You bring a good point. For some fields - such as neurobiology - statistical methods for hypothesis testing are often just supplementary to the purpose because they're based on causal data with causal manipulations. Assumptions are frequently broken, but the difference between groups is typically clear-cut and the results of the statistical tests reflect that. This is one reason why fields that use animal models can "get away with" using small samples.
But for most cases, you are not looking at dominantly causal designs and that approach is not recommended. Even in the case of a causal experimental design, the t-test is not redundant. It can help in understanding how your manipulation worked.
Building off of that and Harvey's point, I think that it would also be good to consider it in terms of the ability to measure how much a dependent variable is affected by the independent variable. A t-test doesn't just tell of a "significant difference" measured by the p-value. It is often more useful in using statistical tests to measure the extent to which your experimental manipulation (IV) explains the change in the DV, as measured by the partial eta squared value.

[Dataset entries]
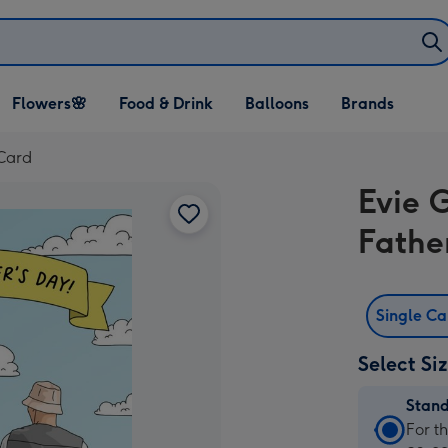
Open Flowers🌸
Open Food & Drink
Open Balloons
Flowers🌸
Food & Drink
Balloons
Brands
dropdown
dropdown
dropdown
 Card
Evie 
Fathe
Single C
Select Si
Stan
Stan
For t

[Complete the following]
a – In the reply on statistical tests, what value is named as the measure of how far the experimental manipulation explains the change in the DV?
b – Do these statements agree with the reply on statistical tests? Answer yes or no for each, and quote the words from the reply that decide it. (i) In a causal experimental design, the t-test is redundant. (ii) In fields such as neurobiology, the difference between groups is typically clear-cut. (iii) In fields such as neurobiology, assumptions are rarely broken.
c – Write a continuation of the reply on statistical tests, picking up after its final sentence.

[Results for each task]
a – The partial eta squared value.

b –
(i) No: "Even in the case of a causal experimental design, the t-test is not redundant."
(ii) Yes: "the difference between groups is typically clear-cut"
(iii) No: "Assumptions are frequently broken"

c –
For a t-test example: hospital employees are randomly assigned to have a socialization break period (experimental group) or not have this break (control group) to see if and how it affects employee satisfaction ratings. The individual partial eta squared value for "break or no break" will represent the extent to which this break period explains the variance in satisfaction ratings. So a partial eta squared value of 0.137 would tell you that the break period can explain about 13.7% of the variance in our employee satisfaction ratings.
Hopefully that makes sense. I think that this StackExchange answer helps. It is not on exclusively t-tests, but the idea is pretty much the same.